====== GIVEN ENTRIES

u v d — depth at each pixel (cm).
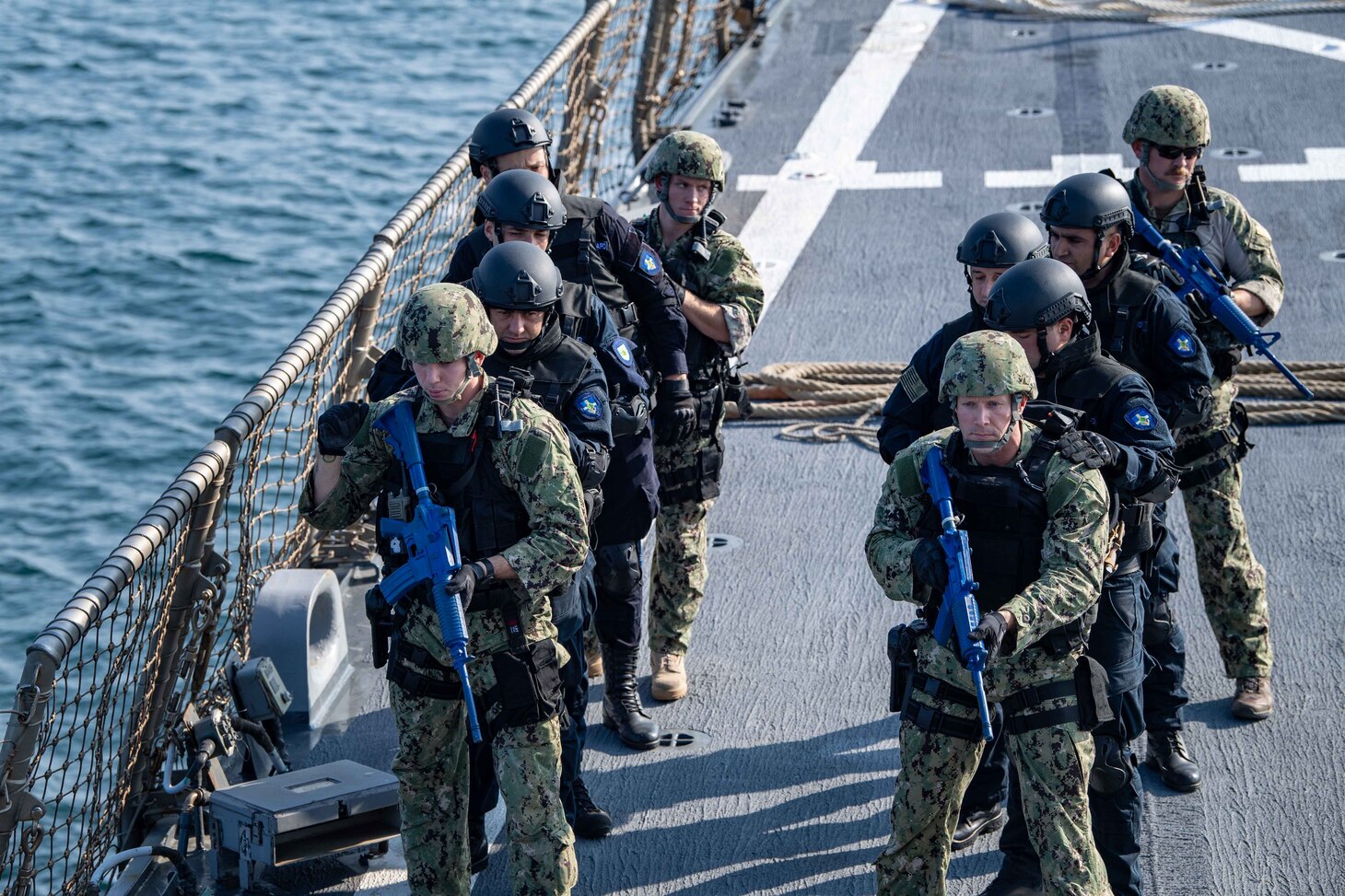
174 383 1975
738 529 922
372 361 886
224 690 707
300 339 746
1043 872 523
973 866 634
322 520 568
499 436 537
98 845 638
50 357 2023
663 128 1532
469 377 539
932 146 1484
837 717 741
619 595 705
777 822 667
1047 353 564
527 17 3850
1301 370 1039
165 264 2306
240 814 611
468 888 580
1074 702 525
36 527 1658
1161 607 657
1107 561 534
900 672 548
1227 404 702
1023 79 1647
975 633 495
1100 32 1791
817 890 625
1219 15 1817
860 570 872
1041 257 589
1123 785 563
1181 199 719
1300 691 742
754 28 1822
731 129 1549
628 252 693
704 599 848
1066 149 1455
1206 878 622
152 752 682
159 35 3547
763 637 812
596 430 580
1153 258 701
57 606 1522
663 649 757
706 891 626
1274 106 1525
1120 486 542
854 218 1338
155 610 654
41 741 579
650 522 690
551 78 1189
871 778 695
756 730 734
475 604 539
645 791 691
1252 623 714
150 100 3083
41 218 2456
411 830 571
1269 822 654
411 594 543
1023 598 505
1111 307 624
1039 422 530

============

**THE PROBLEM:** An exact copy is needed of the closing lines of the entries above, counting from the one that contains "704 599 848" and including it and the last.

**EXERCISE OUTPUT:**
704 599 848
1066 149 1455
1206 878 622
152 752 682
159 35 3547
763 637 812
596 430 580
1153 258 701
57 606 1522
663 649 757
706 891 626
1274 106 1525
1120 486 542
854 218 1338
155 610 654
41 741 579
650 522 690
551 78 1189
871 778 695
756 730 734
475 604 539
645 791 691
1252 623 714
150 100 3083
41 218 2456
411 830 571
1269 822 654
411 594 543
1023 598 505
1111 307 624
1039 422 530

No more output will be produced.